Work instructions
Where the string "camera" shows up in a line of the records, copy that line.

Data under study

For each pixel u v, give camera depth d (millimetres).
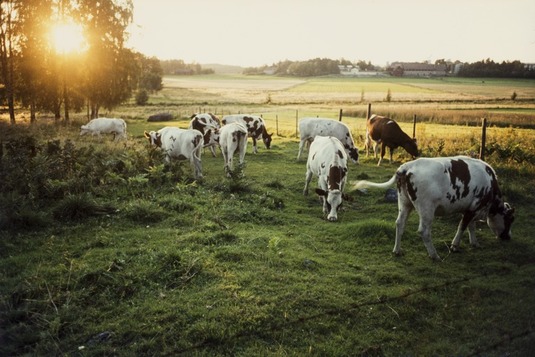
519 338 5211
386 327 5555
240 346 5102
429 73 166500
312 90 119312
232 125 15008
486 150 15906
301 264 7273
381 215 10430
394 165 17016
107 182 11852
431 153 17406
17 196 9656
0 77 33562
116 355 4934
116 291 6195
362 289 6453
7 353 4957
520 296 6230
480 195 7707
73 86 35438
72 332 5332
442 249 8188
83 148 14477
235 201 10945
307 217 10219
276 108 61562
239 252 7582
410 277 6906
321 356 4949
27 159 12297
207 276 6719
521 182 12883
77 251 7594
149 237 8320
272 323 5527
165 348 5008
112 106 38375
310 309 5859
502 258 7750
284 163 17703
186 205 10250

...

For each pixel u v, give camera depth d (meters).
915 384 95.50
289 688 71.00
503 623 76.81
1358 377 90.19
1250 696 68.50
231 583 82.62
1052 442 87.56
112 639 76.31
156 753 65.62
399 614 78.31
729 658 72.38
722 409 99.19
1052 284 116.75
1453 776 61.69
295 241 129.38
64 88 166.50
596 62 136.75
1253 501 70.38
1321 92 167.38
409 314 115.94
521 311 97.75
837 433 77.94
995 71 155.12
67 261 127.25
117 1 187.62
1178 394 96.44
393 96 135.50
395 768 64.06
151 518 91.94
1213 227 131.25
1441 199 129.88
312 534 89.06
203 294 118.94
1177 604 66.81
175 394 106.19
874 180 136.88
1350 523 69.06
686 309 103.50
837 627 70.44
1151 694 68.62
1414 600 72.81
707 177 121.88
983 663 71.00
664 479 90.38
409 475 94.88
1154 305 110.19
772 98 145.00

Task answer
For each pixel u v, give camera depth d (millimetres).
For each pixel u v, give camera depth d (meters).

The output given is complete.